Moneylife has been repeatedly reporting on how the report (despite being ready) was not being released by the Committee head, Mr Damodaran (please scroll down for the previous articles) for reasons best known to him.
Some members have informally informed Moneylife that the report was not released as it did not have transmittance of Mr Damodaran. But even Committee members were unaware, as also RBI officials, were completely in the dark as to why the release of the report was not being green-signalled by Mr Damodaran.
However, the report will now see the light of day thanks to an accidental happening. Apparently, while hearing a public interest litigation (PIL) challenging the penalty levied on account holders by banks for not maintaining a minimum balance in their accounts, the Karnataka High Court was being repeatedly told that all the banking service related issues would soon to reviewed, after the Damodaran Committee submits its report. After a few such hearings, the Court impatiently wanted to know when would the committee report be released. A division bench comprising Chief Justice JS Khehar and Justice HG Ramesh came down heavily on the apex bank for not submitting the report, even after the Court had granted many adjournments for submitting the same. In fact, the High Court warned that it would not hesitate to summon the governor of the RBI, if the report was not placed before the next date of hearing.
According to a report dated 6th July in The Hindu, the RBI has informed the Karnataka High Court that the report of the Damodaran Committee has finally been submitted on 4th July—sans Mr Damodaran's "transmittal". The Court has granted four weeks to the RBI to submit its report before it.
Until recently, it was reliably learnt that the report was not released because it did not have transmittance of Mr Damodaran who has been mysteriously reluctant to write the letter (transmittal) which would have formally meant handing over the independent committee's report to the RBI.
Recently, while replying to a Right to Information (RTI) application which inquired about the status of the report, the RBI said that the report is "yet to be transmitted." (See: RBI flip-flops on customer service report ). The RTI Act was evoked by Mumbai-based activist Nagesh Kini, with the RBI, to find out the status of the report, as it was over a year now that several people have submitted their recommendations to the Committee—but there is no sign of the report being finalised.

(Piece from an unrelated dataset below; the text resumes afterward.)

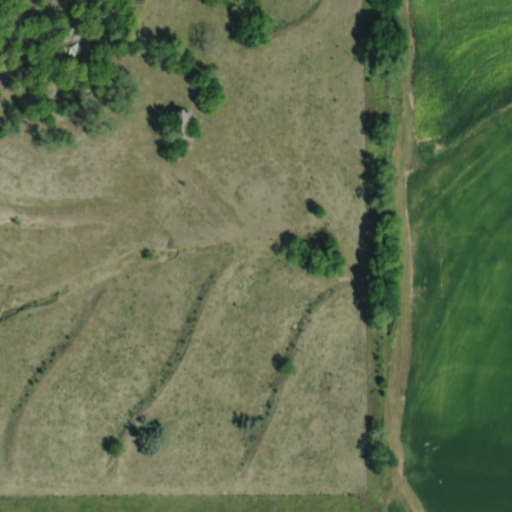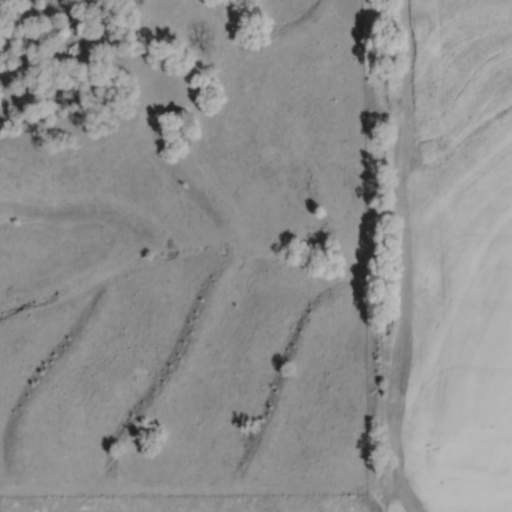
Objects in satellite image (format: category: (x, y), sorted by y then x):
building: (178, 127)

In its reply to Mr Kini's RTI application, the central bank had said that a "timeframe of four months from the date of the first meeting of the committee was set for submission of the report." This was extended by three months. Considering this, the report should have been out in the public domain by now. It's been over 12 months since the first meeting was held on 15 June 2010, but the report has been released only on 4th July.
The Committee was constituted in June last year to review the system of customer service and grievance redressal by banks. It was expected to undertake a strict review of the existing system of the Banking Ombudsman Scheme and customer service in banks, including the approach, attitude and fair treatment to customers in the retail, small and pensioner segments.
Moneylife sent a message to Mr Damodaran, but no reply has been received till the time of writing this story.